One simple thing to try is just to look at a two-dimensional density plot of local changes in f0 and in amplitude. In order to smooth the contours a bit, and to look at a scale that starts to be perceptually relevant, I calculated the f0 slope and the amplitude slope for all contiguous sequences of 5 voiced analysis frames (25 milliseconds) in the same Fresh Air interview we've been analyzing.

Both speakers show the preponderance of negative-slope f0 estimates at the scale in question, and also a preponderance of negative-slope amplitude estimates.

This is presumably because (the voiced part of) most syllables starts tends to start loud and get softer, and start higher in pitch and get lower.

This suggests that a majority of the increases, both in amplitude and in f0, must be taking place in the unvoiced regions between syllables.

Terry Gross also shows a strong positive correlation of f0 slope and amplitude slope:

;

Lena Dunham shows a much weaker correlation, and a considerably broader distribution of amplitude slopes overall. It may be that the higher density in the lower right quandrant (rising f0, falling amplitude) reflects a higher proportion of phrase-final rises -- though it might also reflect a tendency for accent peaks to be later:

;

Given the very large values of N, the differences between the patterns for the two speakers will surely be statistically significant.
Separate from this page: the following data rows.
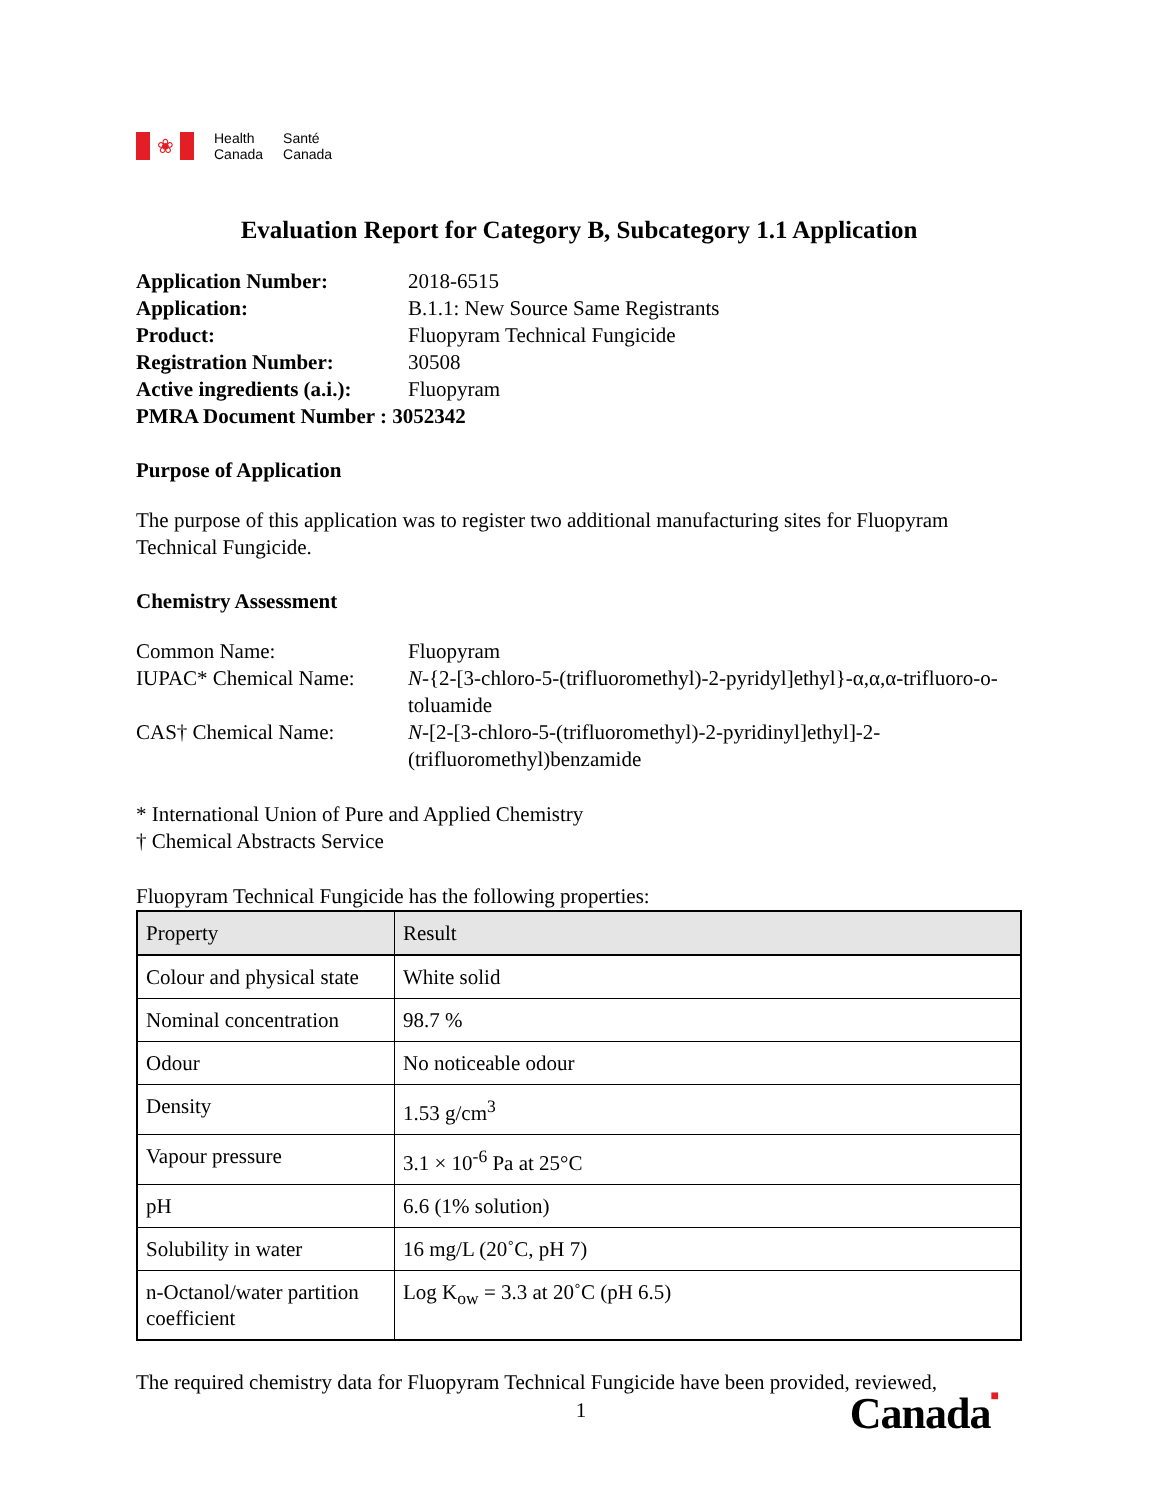❀
Health
Canada
Santé
Canada
Evaluation Report for Category B, Subcategory 1.1 Application
Application Number: 2018-6515 Application: B.1.1: New Source Same Registrants Product: Fluopyram Technical Fungicide Registration Number: 30508 Active ingredients (a.i.): Fluopyram
PMRA Document Number : 3052342
Purpose of Application
The purpose of this application was to register two additional manufacturing sites for Fluopyram Technical Fungicide.
Chemistry Assessment
Common Name: Fluopyram IUPAC* Chemical Name: N-{2-[3-chloro-5-(trifluoromethyl)-2-pyridyl]ethyl}-α,α,α-trifluoro-o-toluamide CAS† Chemical Name: N-[2-[3-chloro-5-(trifluoromethyl)-2-pyridinyl]ethyl]-2-(trifluoromethyl)benzamide
* International Union of Pure and Applied Chemistry
† Chemical Abstracts Service
Fluopyram Technical Fungicide has the following properties:
| Property | Result |
| --- | --- |
| Colour and physical state | White solid |
| Nominal concentration | 98.7 % |
| Odour | No noticeable odour |
| Density | 1.53 g/cm<sup>3</sup> |
| Vapour pressure | 3.1 × 10<sup>-6</sup> Pa at 25°C |
| pH | 6.6 (1% solution) |
| Solubility in water | 16 mg/L (20˚C, pH 7) |
| n-Octanol/water partition coefficient | Log K<sub>ow</sub> = 3.3 at 20˚C (pH 6.5) |
The required chemistry data for Fluopyram Technical Fungicide have been provided, reviewed,
1
Canada■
But it's not clear what they mean. What do they really imply about the distribution of syllable-level f0 and amplitude contours? And are they stable characteristics of the individuals, or just a conequence of the speech style they've adopted for this interview?

And we might want to look for ways to analyze the joint variation in f0, amplitude, spectral balance, measures of aperiodicity such as jitter and shimmer, and so on. Certainly the production and perception of prosody involves modulation of all of these parameters, not just f0.

The point of these notes is not to give you a final prescription for characterizing f0 contours, but to point out that there are many options, even without looking in detail at the relation of such contours to syntax, meaning, discourse structures, communicative context, and conversational relationships.